Carol Hammond (Florinda Bolkan) gehört mit ihrem Mann Frank (Jean Sorel) der Londoner Oberschicht an. Gemeinsam führen sie ein in Routine erstarrtes Eheleben, das sich Frank mit einer Affäre aufpeppt, während seine Gattin alle ihre Wut und ihre Fantasien auf die attraktive Nachbarin Julia (Anita Strindberg) projiziert, die ein enthemmtes Leben voller rauschhafter Partys führt. Das schnöde Bürgerleben gerät aus dem Ruder, als Julia ermordet in ihrer Wohnung aufgefunden wird – genau einen Tag, nachdem Carol davon geträumt hatte, sie zu erdolchen. Und es ist ihr Brieföffner, der als Tatwaffe am Tatort liegt …

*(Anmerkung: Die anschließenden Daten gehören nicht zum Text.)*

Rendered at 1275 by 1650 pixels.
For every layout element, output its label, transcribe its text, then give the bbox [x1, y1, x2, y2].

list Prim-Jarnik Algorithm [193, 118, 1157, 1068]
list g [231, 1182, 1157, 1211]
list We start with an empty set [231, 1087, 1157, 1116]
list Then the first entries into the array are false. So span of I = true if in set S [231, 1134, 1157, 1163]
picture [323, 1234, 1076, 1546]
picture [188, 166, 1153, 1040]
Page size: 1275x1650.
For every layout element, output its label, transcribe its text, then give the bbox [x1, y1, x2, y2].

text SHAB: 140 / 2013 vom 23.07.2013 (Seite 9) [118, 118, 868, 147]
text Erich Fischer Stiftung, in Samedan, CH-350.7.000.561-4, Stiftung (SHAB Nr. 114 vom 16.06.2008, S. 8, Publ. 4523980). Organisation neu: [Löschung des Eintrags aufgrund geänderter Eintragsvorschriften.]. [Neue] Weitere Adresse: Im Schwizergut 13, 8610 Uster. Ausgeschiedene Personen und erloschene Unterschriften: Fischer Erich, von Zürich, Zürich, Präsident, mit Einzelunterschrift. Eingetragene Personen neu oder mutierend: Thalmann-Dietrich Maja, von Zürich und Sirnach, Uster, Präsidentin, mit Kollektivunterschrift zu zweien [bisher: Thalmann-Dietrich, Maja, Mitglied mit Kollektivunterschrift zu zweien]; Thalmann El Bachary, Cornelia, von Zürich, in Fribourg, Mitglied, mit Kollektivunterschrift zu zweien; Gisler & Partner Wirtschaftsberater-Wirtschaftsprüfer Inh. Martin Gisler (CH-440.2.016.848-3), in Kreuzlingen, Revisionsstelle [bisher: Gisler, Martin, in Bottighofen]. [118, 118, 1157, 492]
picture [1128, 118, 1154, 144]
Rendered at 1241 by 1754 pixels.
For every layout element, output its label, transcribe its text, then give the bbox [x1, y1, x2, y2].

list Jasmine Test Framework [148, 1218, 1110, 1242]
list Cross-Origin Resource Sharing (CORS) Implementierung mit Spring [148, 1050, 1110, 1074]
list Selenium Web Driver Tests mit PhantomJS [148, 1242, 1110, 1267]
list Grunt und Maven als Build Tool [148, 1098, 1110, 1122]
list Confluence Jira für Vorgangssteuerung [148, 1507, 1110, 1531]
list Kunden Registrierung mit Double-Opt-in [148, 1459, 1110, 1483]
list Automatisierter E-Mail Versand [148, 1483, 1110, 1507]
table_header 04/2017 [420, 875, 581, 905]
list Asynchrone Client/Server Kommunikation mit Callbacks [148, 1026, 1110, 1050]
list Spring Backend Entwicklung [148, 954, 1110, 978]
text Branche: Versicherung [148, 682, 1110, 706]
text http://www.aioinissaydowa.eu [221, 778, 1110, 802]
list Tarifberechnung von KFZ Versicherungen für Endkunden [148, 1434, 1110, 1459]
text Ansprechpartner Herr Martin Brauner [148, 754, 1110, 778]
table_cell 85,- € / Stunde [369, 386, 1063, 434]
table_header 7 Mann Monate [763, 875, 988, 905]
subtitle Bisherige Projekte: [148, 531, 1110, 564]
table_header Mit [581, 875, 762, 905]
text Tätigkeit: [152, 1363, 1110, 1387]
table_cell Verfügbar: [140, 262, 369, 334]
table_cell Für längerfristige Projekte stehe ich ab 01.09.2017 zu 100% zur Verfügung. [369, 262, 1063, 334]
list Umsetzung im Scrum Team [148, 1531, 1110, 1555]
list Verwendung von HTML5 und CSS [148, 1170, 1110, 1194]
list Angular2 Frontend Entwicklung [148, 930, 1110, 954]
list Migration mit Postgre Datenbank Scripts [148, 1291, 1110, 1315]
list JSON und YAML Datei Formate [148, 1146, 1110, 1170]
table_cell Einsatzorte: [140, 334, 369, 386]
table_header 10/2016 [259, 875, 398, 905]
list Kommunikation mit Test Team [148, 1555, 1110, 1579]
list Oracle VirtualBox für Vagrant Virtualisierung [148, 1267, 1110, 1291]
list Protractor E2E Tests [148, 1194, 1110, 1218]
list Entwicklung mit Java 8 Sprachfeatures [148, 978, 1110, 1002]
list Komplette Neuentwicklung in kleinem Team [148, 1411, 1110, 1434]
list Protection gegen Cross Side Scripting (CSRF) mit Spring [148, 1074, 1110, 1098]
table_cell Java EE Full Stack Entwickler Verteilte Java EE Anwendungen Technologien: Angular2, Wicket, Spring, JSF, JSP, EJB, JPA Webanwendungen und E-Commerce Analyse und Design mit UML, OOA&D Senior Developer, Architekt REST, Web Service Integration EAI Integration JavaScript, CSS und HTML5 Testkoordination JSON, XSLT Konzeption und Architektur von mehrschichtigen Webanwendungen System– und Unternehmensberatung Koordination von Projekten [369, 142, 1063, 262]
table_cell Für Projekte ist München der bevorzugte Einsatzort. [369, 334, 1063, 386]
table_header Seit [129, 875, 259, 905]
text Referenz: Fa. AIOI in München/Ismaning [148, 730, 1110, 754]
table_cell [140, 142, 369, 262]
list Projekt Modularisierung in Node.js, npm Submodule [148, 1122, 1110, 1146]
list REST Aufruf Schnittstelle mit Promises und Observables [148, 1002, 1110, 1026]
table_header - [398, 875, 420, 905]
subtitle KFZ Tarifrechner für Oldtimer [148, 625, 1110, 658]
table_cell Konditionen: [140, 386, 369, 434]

Lucio Fulci ist ein sträflich unterschätzter Regisseur und UNA LUCERTOLA CON LA PELLE DI DONNA beweist das sehr eindrucksvoll. Berühmt wurde Fulci weltweit, als er in den späten Siebziger- und frühen Achtzigerjahren maßgeblich an der Welle italienischer Splatterfilme beteiligt war, die Europa, aber auch die USA im Sturm eroberte. Eine Welle, die ihn leider selbst mit fortriss und sein inszenatorisches Können so Stück für Stück abtrug. Doch die besten seiner Splatterepen sind weitaus mehr als Splitter im Auge, zerschmelzende Gesichter und platzende Köpfe vielleicht suggerieren: In ihnen erkennt man den Surrealisten hinter der Kamera, der – kaum weniger als sein von Cineasten einhellig gefeierter Kollege Dario Argento – Traumwelten auf die Leinwand bringt und dessen Filme keineswegs unlogisch sind (wie oft behauptet wird), sondern lediglich ihrer eigenen Logik folgen. Was mich nun zu diesem Giallo aus dem Jahr 1971 bringt, der sich geradwegs in den Kopf einer Frau begibt, die sich in einer schweren psychischen Krise befindet. UNA LUCERTOLA verbindet psychedelische Schnitt- und Bildfolgen, die den Zuschauer unterstützt von Morricones jazzigem Score schier überwältigen. Die Traumsequenzen sind einfach nur eindrucksvoll: sinnlich, beängstigend, verführerisch. Der verschlungene Krimiplot mit seinen unzähligen Verdächtigen, falschen Fährten, versteckten Motiven und dunklen Geheimnissen spiegelt die Verwirrung der jungen Frau, die von Florinda Bolkan in einer ganz ähnlichen Rolle verkörpert wird, die sie schon im fantastischen LE ORME bekleidete. Tatsächlich ist sie mir ihrem dichten dunklen Haar, den dunklen Augen und den markanten Gesichtszügen wie gemacht für diese neurotischen, herben Schönheiten. Und sie gibt ihr Geheimnis in UNA LUCERTOLA bis zum Schluss nicht preis: Auch wenn es eine klassische Krimiauflösung gibt, Carol bleibt ein Mysterium. Wenn ich etwas an Fulcis Film kritisieren müsste, dann wäre das das etwas antiklimaktische Ende: Eine Reihe von Dialogszenen beendet den Film eher unspektakulär. Aber eigentlich ist das auch wieder nachvollziehbar: Das seelische Chaos, repräsentiert durch die dionysischen Traumsequenzen zu Beginn, hat der Verstand des Polizisten einigermaßen in Ordnung gebracht. Was nicht bedeutet, dass ich am Ende nicht das Gefühl hatte, bei der ein oder anderen Wendung den Anschluss verloren zu haben. Ein toller Film.